> **What the task requires**
From the listing below, pull out every line where the string "bước" appears.

> **Task data**
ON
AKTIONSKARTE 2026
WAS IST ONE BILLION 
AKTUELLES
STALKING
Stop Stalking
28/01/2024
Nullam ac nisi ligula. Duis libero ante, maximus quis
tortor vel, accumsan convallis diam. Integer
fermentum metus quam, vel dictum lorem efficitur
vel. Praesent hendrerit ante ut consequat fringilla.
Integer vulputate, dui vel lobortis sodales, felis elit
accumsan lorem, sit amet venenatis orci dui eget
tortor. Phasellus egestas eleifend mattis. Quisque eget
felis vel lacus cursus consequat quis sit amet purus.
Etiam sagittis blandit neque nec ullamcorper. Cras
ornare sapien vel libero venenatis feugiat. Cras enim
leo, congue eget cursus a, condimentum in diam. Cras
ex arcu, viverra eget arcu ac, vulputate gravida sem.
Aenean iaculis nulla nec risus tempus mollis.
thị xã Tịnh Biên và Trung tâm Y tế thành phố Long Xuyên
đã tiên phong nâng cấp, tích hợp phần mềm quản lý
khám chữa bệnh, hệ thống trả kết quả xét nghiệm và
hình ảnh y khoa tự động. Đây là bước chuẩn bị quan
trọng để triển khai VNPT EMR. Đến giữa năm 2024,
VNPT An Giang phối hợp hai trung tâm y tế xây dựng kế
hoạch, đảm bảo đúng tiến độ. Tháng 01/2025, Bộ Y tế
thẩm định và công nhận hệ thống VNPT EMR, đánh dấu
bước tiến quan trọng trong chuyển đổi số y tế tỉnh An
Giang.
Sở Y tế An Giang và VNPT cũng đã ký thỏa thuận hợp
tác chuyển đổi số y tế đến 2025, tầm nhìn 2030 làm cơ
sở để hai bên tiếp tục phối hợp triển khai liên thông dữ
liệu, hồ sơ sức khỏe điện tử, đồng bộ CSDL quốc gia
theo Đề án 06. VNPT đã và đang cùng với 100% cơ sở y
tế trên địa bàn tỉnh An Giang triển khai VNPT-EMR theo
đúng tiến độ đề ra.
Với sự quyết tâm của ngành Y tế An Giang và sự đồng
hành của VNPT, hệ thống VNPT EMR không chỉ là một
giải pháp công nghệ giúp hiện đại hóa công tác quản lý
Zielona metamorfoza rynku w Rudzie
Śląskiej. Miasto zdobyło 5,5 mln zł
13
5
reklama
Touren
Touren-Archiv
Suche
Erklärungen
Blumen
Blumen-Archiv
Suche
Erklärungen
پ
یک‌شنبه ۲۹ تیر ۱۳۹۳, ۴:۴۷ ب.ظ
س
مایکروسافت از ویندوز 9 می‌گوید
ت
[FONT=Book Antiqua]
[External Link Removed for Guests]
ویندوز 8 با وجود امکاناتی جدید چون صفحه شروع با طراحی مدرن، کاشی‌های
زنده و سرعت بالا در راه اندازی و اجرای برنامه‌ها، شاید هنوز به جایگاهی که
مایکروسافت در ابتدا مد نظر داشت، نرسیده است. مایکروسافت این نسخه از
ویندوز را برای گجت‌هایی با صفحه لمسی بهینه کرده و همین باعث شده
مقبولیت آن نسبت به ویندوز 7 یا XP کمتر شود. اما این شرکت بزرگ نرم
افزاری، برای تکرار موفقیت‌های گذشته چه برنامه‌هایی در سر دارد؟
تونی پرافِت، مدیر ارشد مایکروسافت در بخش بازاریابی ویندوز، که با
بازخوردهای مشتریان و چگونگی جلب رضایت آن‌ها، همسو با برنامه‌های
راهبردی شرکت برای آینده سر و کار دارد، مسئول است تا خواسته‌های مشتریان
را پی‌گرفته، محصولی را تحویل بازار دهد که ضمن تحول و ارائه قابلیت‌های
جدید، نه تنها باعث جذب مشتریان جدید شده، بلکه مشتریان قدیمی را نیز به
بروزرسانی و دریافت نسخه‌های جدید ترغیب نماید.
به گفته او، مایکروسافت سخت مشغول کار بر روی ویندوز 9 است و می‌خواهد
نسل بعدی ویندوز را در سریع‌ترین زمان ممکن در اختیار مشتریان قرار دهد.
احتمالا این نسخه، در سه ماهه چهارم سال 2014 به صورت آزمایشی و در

--

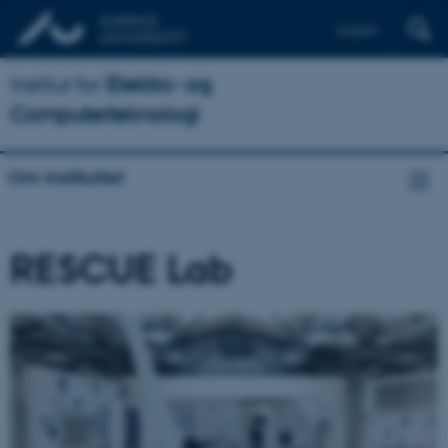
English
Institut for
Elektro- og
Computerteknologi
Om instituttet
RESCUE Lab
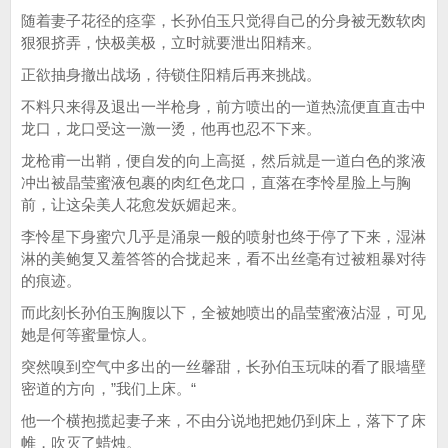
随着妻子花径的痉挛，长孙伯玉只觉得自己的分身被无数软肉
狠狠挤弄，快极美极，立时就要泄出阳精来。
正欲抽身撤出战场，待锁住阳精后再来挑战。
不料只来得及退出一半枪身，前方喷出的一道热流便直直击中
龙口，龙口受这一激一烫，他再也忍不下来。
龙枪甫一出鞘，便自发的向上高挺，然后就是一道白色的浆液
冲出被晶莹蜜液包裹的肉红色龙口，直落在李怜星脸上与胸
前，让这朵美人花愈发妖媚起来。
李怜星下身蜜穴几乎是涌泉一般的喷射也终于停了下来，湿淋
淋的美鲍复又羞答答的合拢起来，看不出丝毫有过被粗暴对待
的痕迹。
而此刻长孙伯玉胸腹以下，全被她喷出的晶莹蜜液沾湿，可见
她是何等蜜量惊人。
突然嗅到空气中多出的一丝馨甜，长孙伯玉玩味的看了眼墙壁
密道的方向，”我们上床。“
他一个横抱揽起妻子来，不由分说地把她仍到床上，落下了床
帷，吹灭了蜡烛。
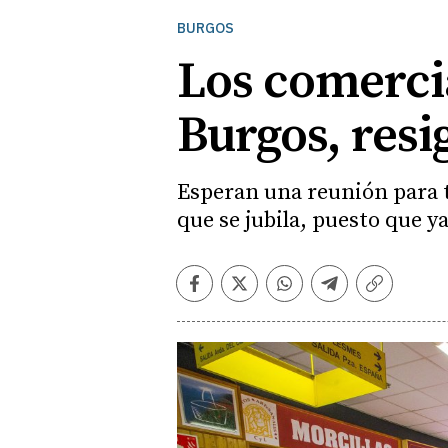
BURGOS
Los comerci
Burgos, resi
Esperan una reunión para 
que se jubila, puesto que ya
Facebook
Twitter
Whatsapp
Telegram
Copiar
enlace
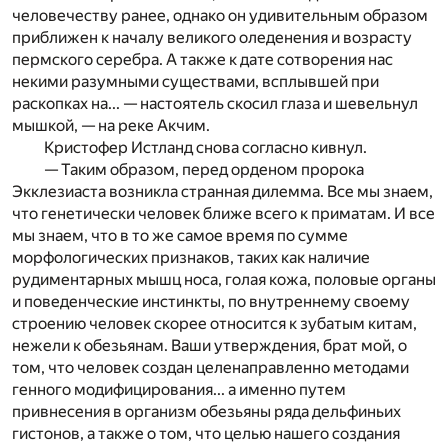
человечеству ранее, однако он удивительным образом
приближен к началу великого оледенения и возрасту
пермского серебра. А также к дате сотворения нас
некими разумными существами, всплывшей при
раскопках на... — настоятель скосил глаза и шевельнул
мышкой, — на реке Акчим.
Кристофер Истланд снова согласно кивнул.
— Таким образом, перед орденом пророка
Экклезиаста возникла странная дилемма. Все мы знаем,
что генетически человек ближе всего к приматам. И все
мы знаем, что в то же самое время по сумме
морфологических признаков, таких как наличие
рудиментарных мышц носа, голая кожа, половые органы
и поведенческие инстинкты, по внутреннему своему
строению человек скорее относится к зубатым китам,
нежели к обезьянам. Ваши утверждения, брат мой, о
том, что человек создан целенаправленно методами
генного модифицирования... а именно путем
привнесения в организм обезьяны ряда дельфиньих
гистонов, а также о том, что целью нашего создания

> **Answer space**
hình ảnh y khoa tự động. Đây là bước chuẩn bị quan
bước tiến quan trọng trong chuyển đổi số y tế tỉnh An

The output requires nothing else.